Dataset entries:
▬▬▬
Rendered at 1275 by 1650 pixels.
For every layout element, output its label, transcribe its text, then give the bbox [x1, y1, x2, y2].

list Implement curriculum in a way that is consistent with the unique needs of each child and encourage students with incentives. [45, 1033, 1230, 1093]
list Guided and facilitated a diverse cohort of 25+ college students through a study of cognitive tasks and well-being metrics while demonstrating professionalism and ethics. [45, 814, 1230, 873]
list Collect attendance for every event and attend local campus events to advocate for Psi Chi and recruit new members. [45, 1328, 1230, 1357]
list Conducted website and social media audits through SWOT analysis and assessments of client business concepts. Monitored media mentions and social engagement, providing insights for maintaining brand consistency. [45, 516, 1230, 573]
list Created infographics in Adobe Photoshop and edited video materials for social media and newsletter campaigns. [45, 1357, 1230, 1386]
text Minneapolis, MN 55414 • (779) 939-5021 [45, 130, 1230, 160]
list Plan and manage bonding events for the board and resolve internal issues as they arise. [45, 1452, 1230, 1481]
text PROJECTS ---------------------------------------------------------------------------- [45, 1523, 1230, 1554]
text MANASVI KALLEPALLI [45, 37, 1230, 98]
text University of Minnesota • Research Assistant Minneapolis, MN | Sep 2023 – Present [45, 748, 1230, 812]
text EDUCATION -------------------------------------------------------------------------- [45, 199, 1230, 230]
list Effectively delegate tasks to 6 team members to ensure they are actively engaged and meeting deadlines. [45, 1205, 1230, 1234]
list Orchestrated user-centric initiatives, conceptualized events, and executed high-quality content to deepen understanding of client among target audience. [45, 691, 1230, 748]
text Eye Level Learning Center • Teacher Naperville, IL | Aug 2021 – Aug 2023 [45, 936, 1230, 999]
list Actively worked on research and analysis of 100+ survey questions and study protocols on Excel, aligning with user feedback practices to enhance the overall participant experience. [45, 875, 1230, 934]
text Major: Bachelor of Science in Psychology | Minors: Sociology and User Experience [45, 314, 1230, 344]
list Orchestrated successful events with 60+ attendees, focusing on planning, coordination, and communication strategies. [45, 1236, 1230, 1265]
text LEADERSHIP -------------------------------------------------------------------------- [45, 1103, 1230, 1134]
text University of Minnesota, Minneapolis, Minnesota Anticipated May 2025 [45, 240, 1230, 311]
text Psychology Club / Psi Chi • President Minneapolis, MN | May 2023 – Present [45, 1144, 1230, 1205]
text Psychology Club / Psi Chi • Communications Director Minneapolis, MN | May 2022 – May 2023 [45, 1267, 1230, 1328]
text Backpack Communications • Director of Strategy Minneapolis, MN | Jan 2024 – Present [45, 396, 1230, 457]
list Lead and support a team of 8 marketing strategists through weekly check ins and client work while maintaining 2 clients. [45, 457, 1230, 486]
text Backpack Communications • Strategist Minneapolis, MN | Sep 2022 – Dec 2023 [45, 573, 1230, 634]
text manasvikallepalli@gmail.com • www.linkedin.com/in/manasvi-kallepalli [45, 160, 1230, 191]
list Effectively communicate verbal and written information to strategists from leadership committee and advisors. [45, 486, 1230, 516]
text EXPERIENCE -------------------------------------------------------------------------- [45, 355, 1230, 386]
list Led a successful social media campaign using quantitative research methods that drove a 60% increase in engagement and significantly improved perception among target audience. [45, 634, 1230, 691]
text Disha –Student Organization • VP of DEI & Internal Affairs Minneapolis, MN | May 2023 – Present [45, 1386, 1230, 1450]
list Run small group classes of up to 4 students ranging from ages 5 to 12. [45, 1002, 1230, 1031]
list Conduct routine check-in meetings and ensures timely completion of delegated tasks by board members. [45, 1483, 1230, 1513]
▬▬▬
▸ Description of the task: From the entries above, copy every line where the word "Psychology" shows up.

▸ Your solution:
text Major: Bachelor of Science in Psychology | Minors: Sociology and User Experience [45, 314, 1230, 344]
text Psychology Club / Psi Chi • President Minneapolis, MN | May 2023 – Present [45, 1144, 1230, 1205]
text Psychology Club / Psi Chi • Communications Director Minneapolis, MN | May 2022 – May 2023 [45, 1267, 1230, 1328]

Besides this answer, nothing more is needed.